In SR preparations increasing 4-AP concentrations ranging from 0.3 to 100 mM elevated the height of the action potential plateau (control: -22.6±0.8 mV, 100 mM 4AP: -2.8±1.9 mV, n=5) with an EC₅₀ of 13 mM. Besides the plateau elevation, the notch potential was shifted to more positive values (control: -26.1±1.2 mV, 100 mM 4AP: -6.3 ±1.1 mV, EC₅₀: 16 mM) and the APD₉₀ value was shortened (control: 293.7±15.1 ms, 100 mM 4AP: 243.2±11.8 ms, EC₅₀: 7.3 mM). The lowest 4-AP concentrations inducing statistically significant plateau elevation were found between 3 and 10 mM. In separate experiments, 5 mM of 4-AP significantly increased the triangularity of the action potentials (from -3.2±0.22 to -2.4±0.31, n=10).
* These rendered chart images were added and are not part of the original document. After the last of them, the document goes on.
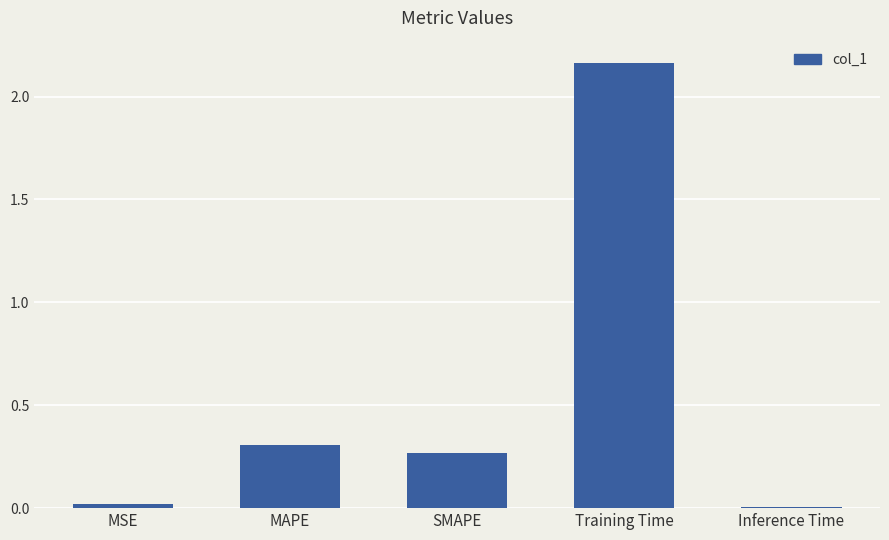

What is the sum of all values?

2.8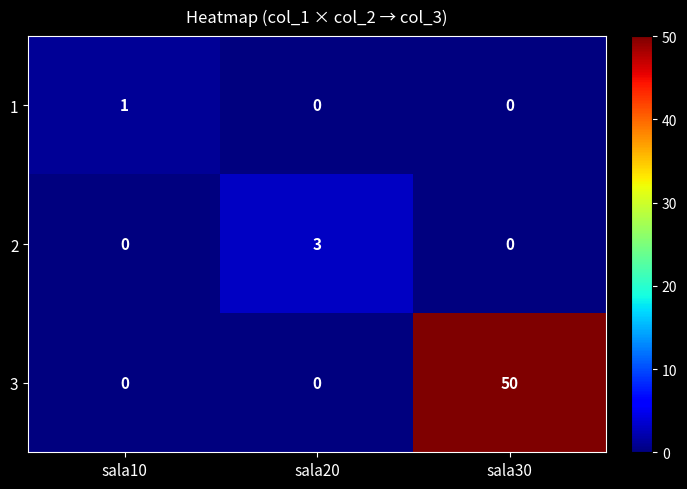

How many distinct data groups are displayed?

3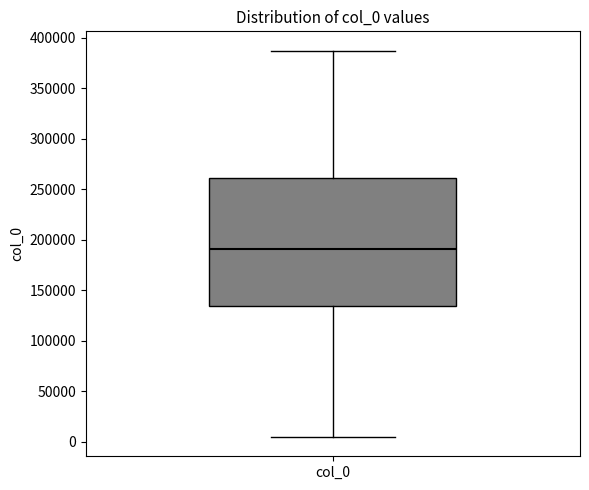

Transcribe this box plot: give where the median line is, the range the box spans, and where the two whiskers end, as read against the y-axis. The values are not printed on the chart, so give them approximately, as read against the axis.

median 190000, box 135000 to 260000, whiskers 5000 to 385000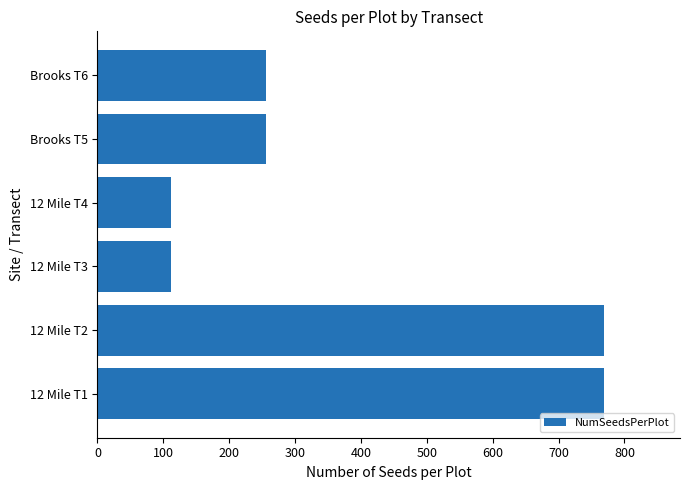

Which has a higher value, 12 Mile T2 or Brooks T6?

12 Mile T2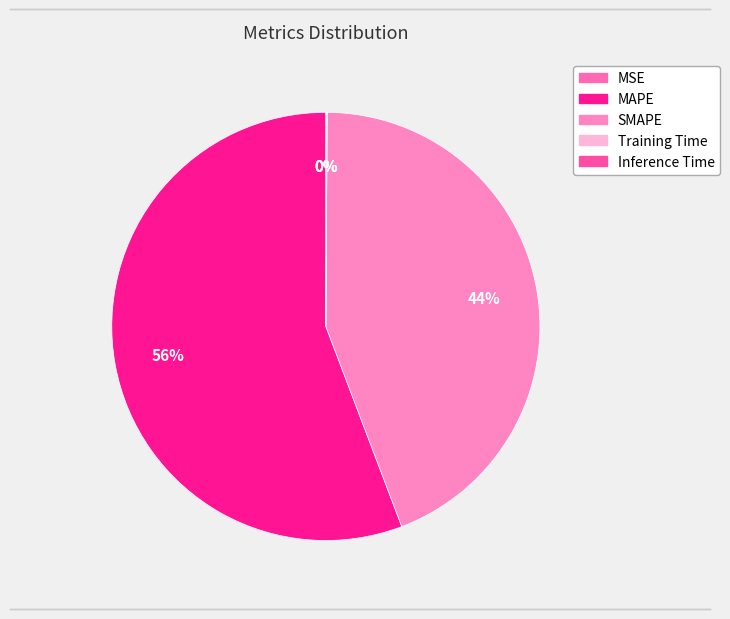

Which category has the smallest portion of the pie?

MSE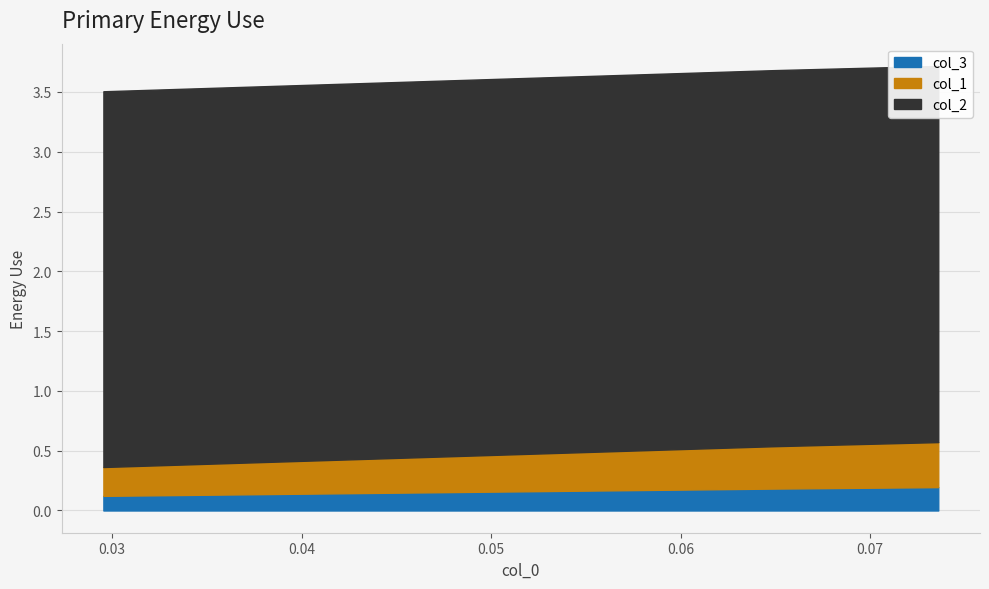

How many col_3 values are between 0 and 1?

3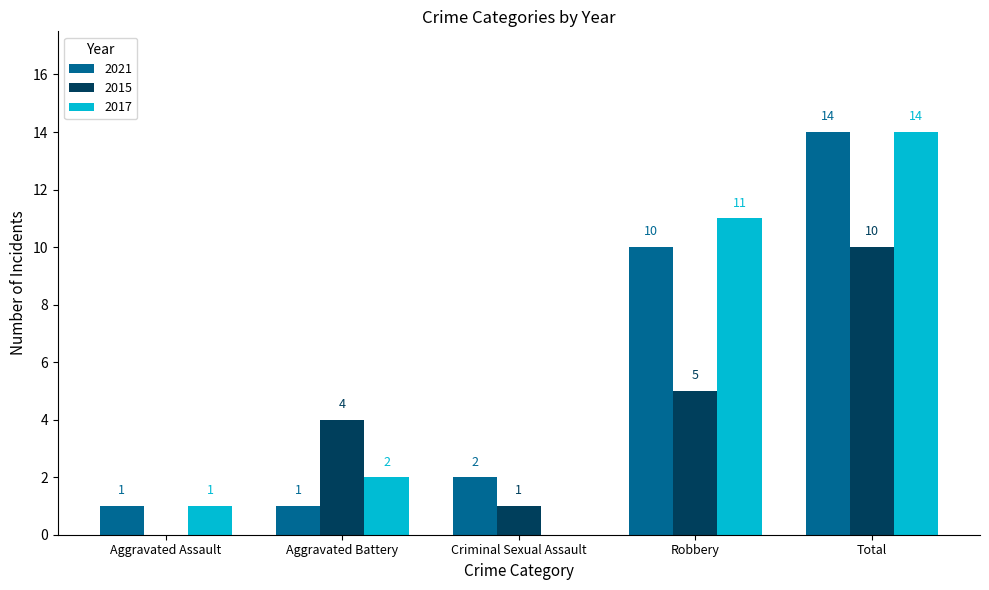

Reading left to right, list all the values displayed in this chart.

2021: 1	1	2	10	14
2015: 0	4	1	5	10
2017: 1	2	0	11	14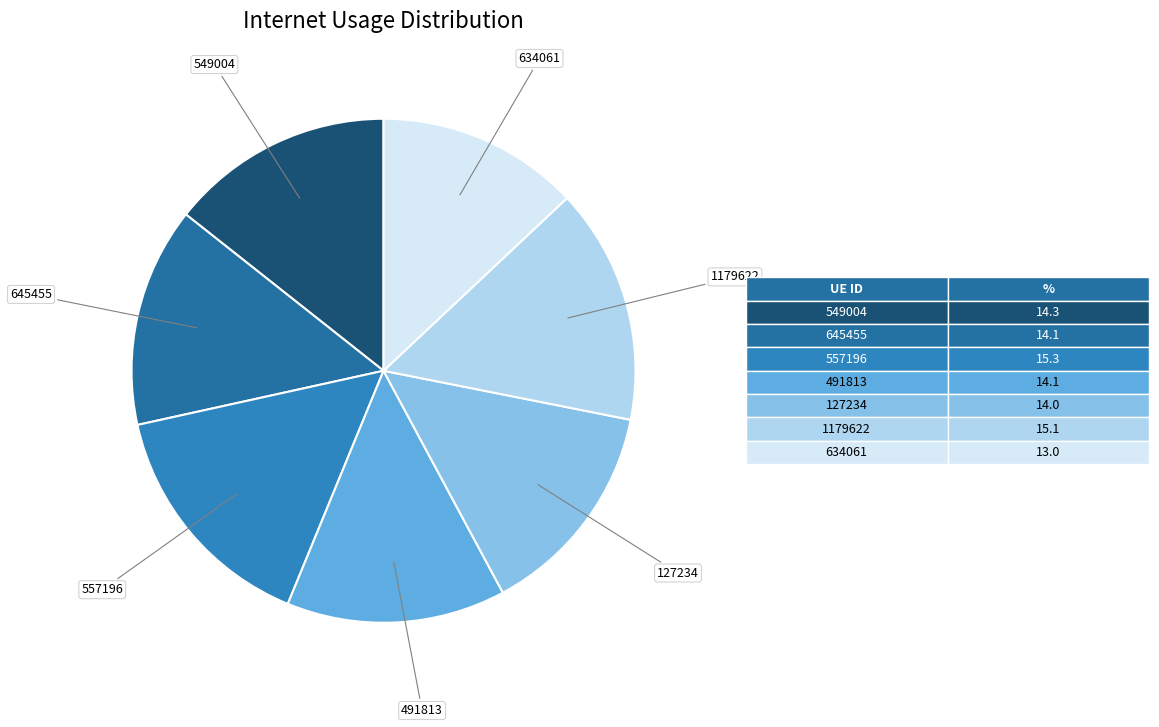

Which category has the smallest portion of the pie?

634061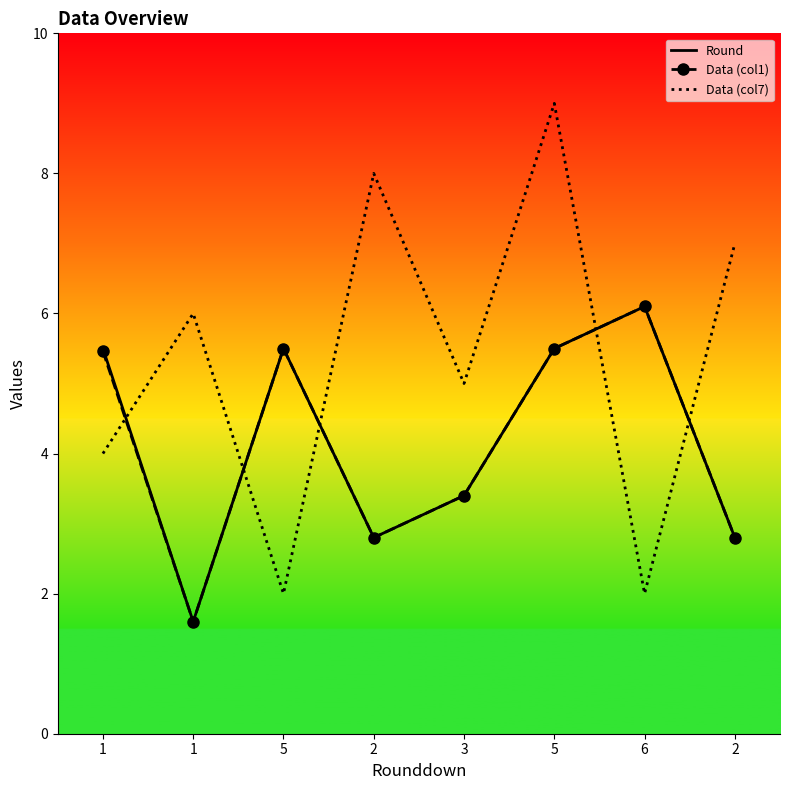

The Data (col7) series shows 8.7 at 3. True or false?

False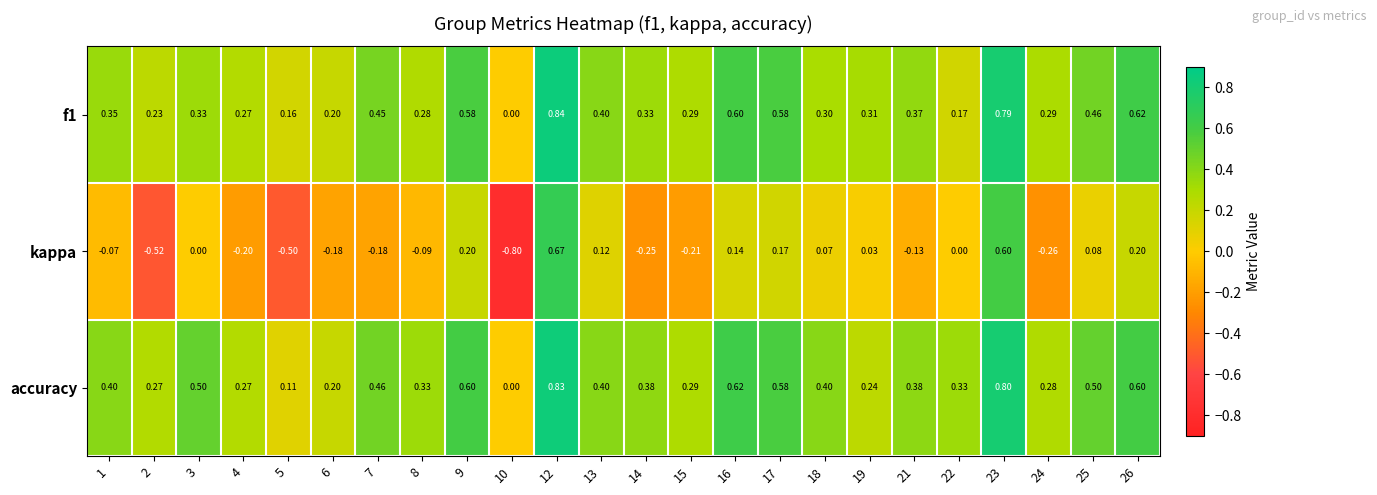

Is the value of accuracy at 9 greater than the value of f1 at 12?

No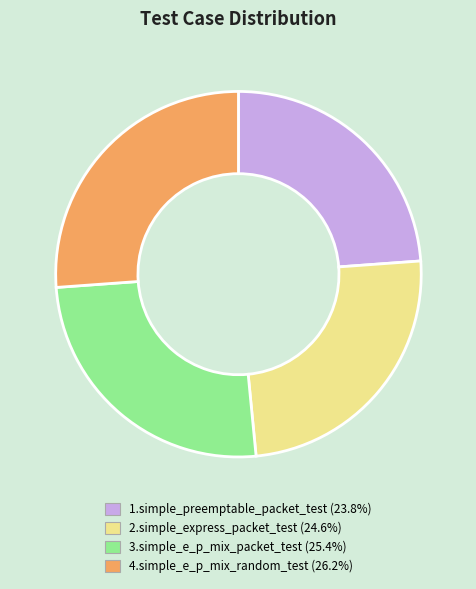

Do 4.simple_e_p_mix_random_test (26.2%) and 3.simple_e_p_mix_packet_test (25.4%) together represent more than half of the pie?

Yes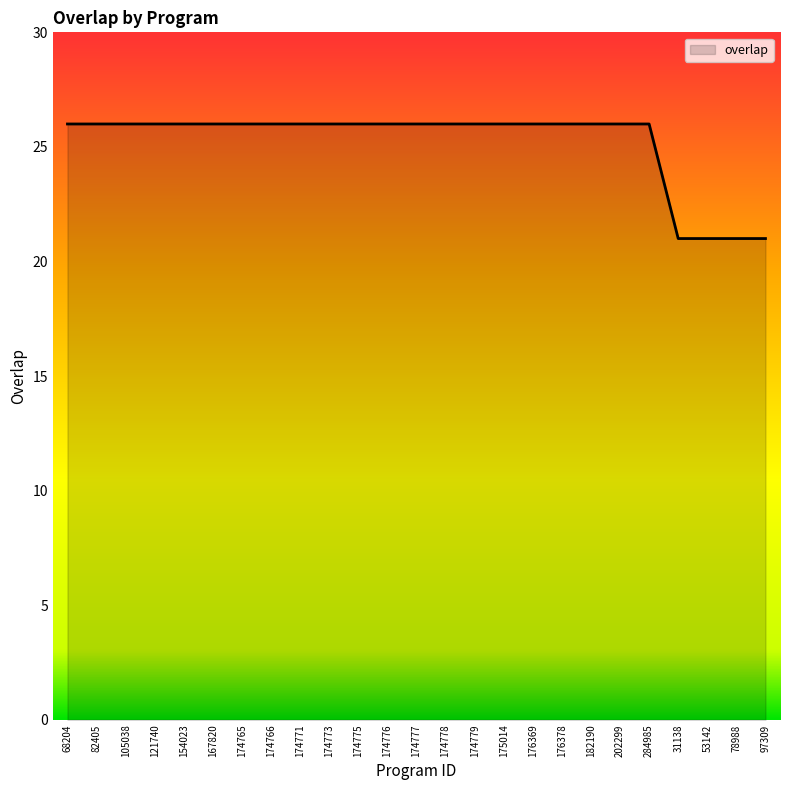

How many lines are shown in the chart?

1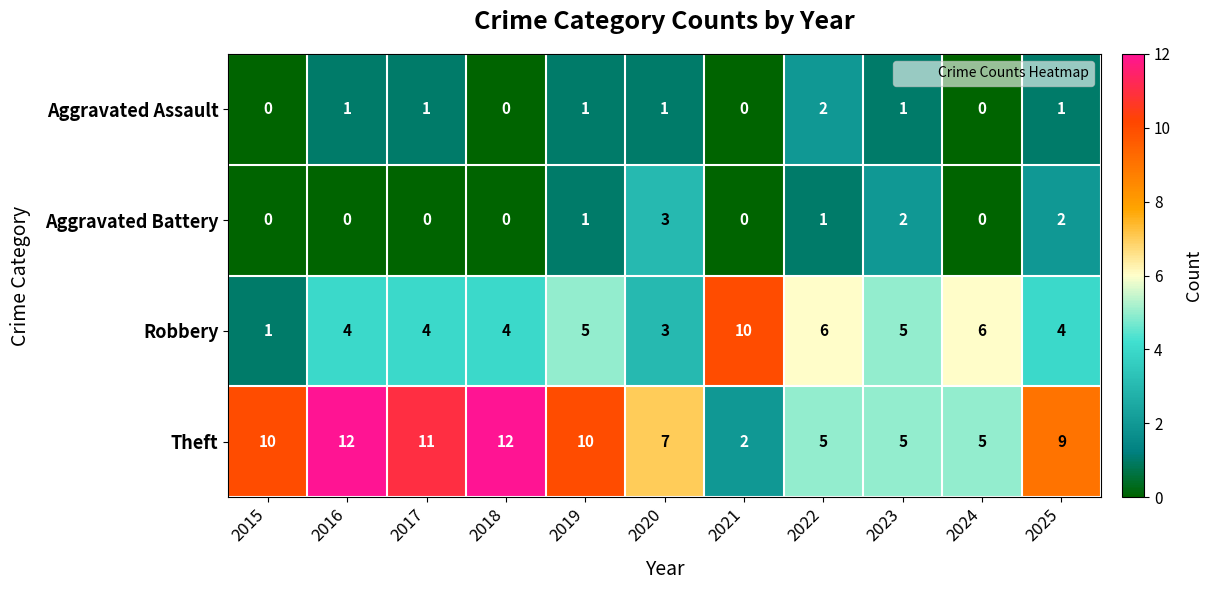

List the series in order of their peak value, lowest first.

Aggravated Assault, Aggravated Battery, Robbery, Theft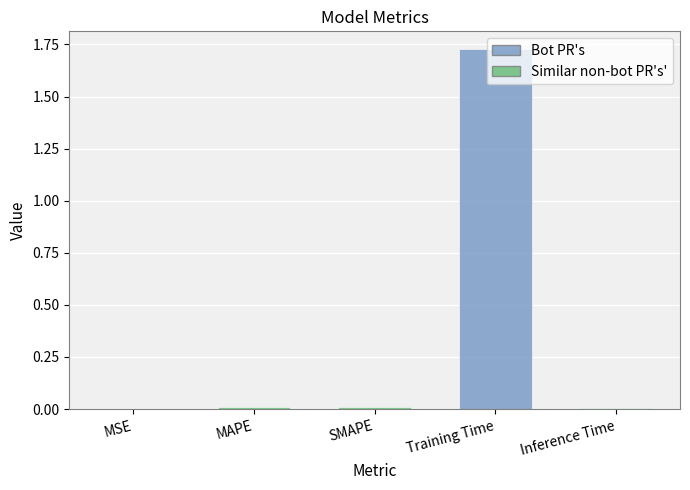

The chart shows a value of 0.0 at SMAPE. True or false?

True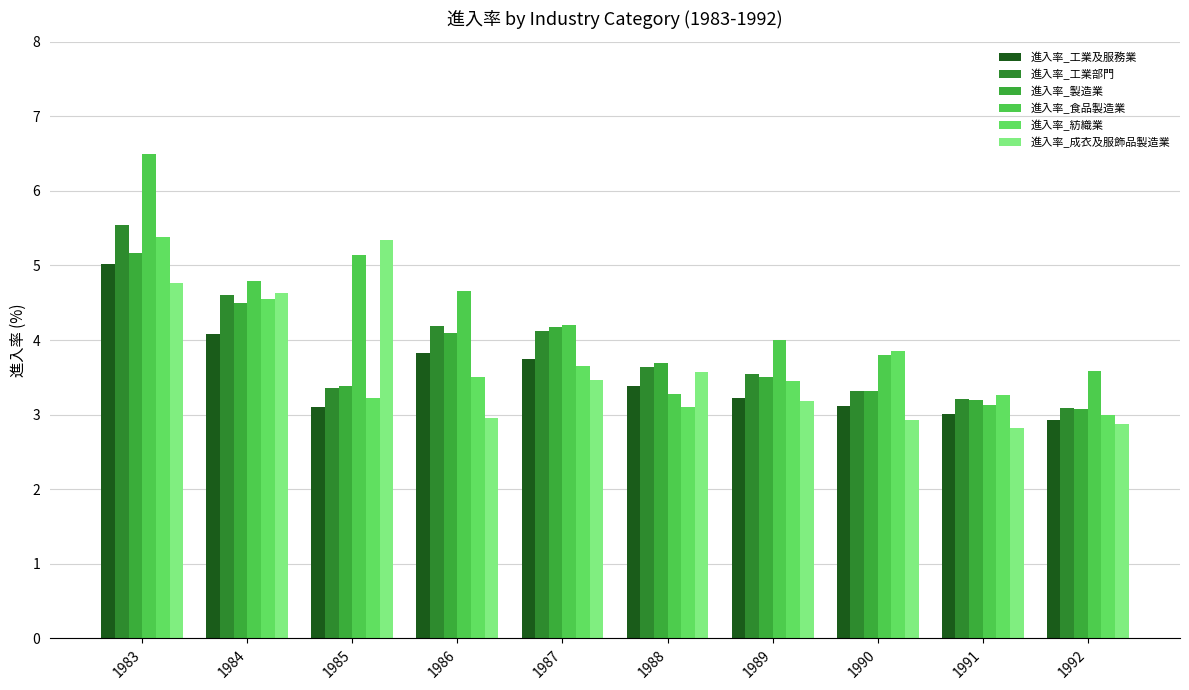

The value of 進入率_成衣及服飾品製造業 at 1984 is 7.4. True or false?

False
In AF preparations, 5 mM of 4-AP increased the amplitude of the action potential plateau by 15% (from: 0.36±3.3 to 12.4±2.5 mV; n=6 [p<0.01]) In contrast to SR in AF APD₈₀ and APD₉₀ values were lengthened by 5 mM 4-AP (from 233.8±12.0 to 258.5±10.9 ms [p<0.01] and from 300.4±16.3 to 320.2±13.3 ms [p<0.01], respectively). Triangularity of AF action potentials was increased by 4-AP (from -0.71±28 to +0.18±0.05, Fig 1A). The obtained action potential changes by 4-AP could exclusively be simulated by reduction of I_Kur conductance only (Fig 1B). Interestingly, selective block of I_Kur was accompanied by an increased activity of L-type Ca²⁺ current (SR: 35%, AF: 3%) and the amplitude and time-integral of the [Ca²⁺]_i transient (SR: 12%, AF: 22%). In SR and AF, activity of I_Kr was markedly increased by inhibition of I_Kúr (80% and 43%, respectively).

4.  Conclusions

Selective inhibition of I_Kur exerts opposite effects on the APD in multicellular right atrial preparations taken from SR or AF patients, i.e. low 4-AP concentrations prolonged APD in AF but shortened it in SR. We speculate, that lengthening of APD in AF may have an antiarrhythmic effect, whereas the SR-related APD shortening induced by block of I_Kur and the accompanying shift of the action potential shape from a “healthy” (spike-and-dome) type into a more triangular form could enhance the propensity to arrhythmias. In the simulation model block of I_Kur was accompanied by substantial increase in intensity of the L-type Ca²⁺ current and the amplitude of the [Ca²⁺]_i transient. The I_Kur block –induced APD shortening significantly depends on the basal activity of I_Kr.

References

Courtemanche M, Ramirez JR, Nattel S. Ionic mechanisms underlying human atrial action potential properties: insight from a mathematical model. American Journal of Physiology, 275(44): 301-321, 1998.

Luo CH, Rudy Y. A dynamic model of the cardiac ventricular action potential. I. Simulations of ionic currents and concentration changes. Circulation Research, 74: 1071-1096, 1994.